◆ Records supplied ◆
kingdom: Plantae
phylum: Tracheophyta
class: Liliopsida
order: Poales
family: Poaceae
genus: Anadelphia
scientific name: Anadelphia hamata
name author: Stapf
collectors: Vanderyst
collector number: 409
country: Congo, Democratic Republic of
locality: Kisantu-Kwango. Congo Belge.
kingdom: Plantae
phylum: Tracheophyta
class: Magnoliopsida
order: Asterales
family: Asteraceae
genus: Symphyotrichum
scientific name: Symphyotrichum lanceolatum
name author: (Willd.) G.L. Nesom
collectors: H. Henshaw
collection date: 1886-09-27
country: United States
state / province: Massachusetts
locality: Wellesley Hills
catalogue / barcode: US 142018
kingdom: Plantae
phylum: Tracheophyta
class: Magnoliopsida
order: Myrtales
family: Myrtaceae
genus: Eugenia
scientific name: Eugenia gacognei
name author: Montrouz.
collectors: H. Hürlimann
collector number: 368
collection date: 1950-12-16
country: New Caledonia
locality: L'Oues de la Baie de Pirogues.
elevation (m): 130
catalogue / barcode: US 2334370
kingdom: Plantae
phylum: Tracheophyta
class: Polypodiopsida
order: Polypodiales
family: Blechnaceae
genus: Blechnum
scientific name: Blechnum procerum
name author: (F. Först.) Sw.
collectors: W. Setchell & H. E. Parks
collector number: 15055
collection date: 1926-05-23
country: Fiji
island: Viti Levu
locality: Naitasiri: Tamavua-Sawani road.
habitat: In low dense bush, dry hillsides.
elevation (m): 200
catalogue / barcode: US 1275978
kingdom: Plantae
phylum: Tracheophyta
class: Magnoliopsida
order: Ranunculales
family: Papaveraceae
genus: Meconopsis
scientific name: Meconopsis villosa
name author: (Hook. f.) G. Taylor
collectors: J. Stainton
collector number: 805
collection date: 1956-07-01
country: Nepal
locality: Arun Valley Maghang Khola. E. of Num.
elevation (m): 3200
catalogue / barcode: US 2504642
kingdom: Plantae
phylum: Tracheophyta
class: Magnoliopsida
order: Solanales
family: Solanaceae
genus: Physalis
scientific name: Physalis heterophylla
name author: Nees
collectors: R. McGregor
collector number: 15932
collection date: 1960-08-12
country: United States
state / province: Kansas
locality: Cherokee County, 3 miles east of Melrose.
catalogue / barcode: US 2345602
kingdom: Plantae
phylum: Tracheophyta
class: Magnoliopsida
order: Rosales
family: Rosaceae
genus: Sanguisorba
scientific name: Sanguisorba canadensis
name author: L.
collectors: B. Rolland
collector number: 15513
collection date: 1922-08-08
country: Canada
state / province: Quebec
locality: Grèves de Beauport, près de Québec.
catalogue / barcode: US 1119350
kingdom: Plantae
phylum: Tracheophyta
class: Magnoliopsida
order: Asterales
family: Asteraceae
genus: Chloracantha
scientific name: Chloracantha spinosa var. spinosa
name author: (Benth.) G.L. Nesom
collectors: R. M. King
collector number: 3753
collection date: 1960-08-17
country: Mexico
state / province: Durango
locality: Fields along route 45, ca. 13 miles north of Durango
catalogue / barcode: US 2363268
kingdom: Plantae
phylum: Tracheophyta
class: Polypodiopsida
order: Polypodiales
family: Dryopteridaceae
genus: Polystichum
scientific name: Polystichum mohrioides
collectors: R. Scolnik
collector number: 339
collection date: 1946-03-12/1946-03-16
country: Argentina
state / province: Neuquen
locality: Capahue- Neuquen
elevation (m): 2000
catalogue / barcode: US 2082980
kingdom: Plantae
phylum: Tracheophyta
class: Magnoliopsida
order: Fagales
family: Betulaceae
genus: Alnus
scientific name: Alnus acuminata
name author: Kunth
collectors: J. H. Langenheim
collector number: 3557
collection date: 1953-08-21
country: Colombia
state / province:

◆ Exercise aim ◆
Update the lines starting at the one containing "family: Poaceae" and ending at the one containing "collector number: 805" by replacing "collection date" with "date collected" and changing nothing else. Return only those lines.

◆ Answer ◆
family: Poaceae
genus: Anadelphia
scientific name: Anadelphia hamata
name author: Stapf
collectors: Vanderyst
collector number: 409
country: Congo, Democratic Republic of
locality: Kisantu-Kwango. Congo Belge.
kingdom: Plantae
phylum: Tracheophyta
class: Magnoliopsida
order: Asterales
family: Asteraceae
genus: Symphyotrichum
scientific name: Symphyotrichum lanceolatum
name author: (Willd.) G.L. Nesom
collectors: H. Henshaw
date collected: 1886-09-27
country: United States
state / province: Massachusetts
locality: Wellesley Hills
catalogue / barcode: US 142018
kingdom: Plantae
phylum: Tracheophyta
class: Magnoliopsida
order: Myrtales
family: Myrtaceae
genus: Eugenia
scientific name: Eugenia gacognei
name author: Montrouz.
collectors: H. Hürlimann
collector number: 368
date collected: 1950-12-16
country: New Caledonia
locality: L'Oues de la Baie de Pirogues.
elevation (m): 130
catalogue / barcode: US 2334370
kingdom: Plantae
phylum: Tracheophyta
class: Polypodiopsida
order: Polypodiales
family: Blechnaceae
genus: Blechnum
scientific name: Blechnum procerum
name author: (F. Först.) Sw.
collectors: W. Setchell & H. E. Parks
collector number: 15055
date collected: 1926-05-23
country: Fiji
island: Viti Levu
locality: Naitasiri: Tamavua-Sawani road.
habitat: In low dense bush, dry hillsides.
elevation (m): 200
catalogue / barcode: US 1275978
kingdom: Plantae
phylum: Tracheophyta
class: Magnoliopsida
order: Ranunculales
family: Papaveraceae
genus: Meconopsis
scientific name: Meconopsis villosa
name author: (Hook. f.) G. Taylor
collectors: J. Stainton
collector number: 805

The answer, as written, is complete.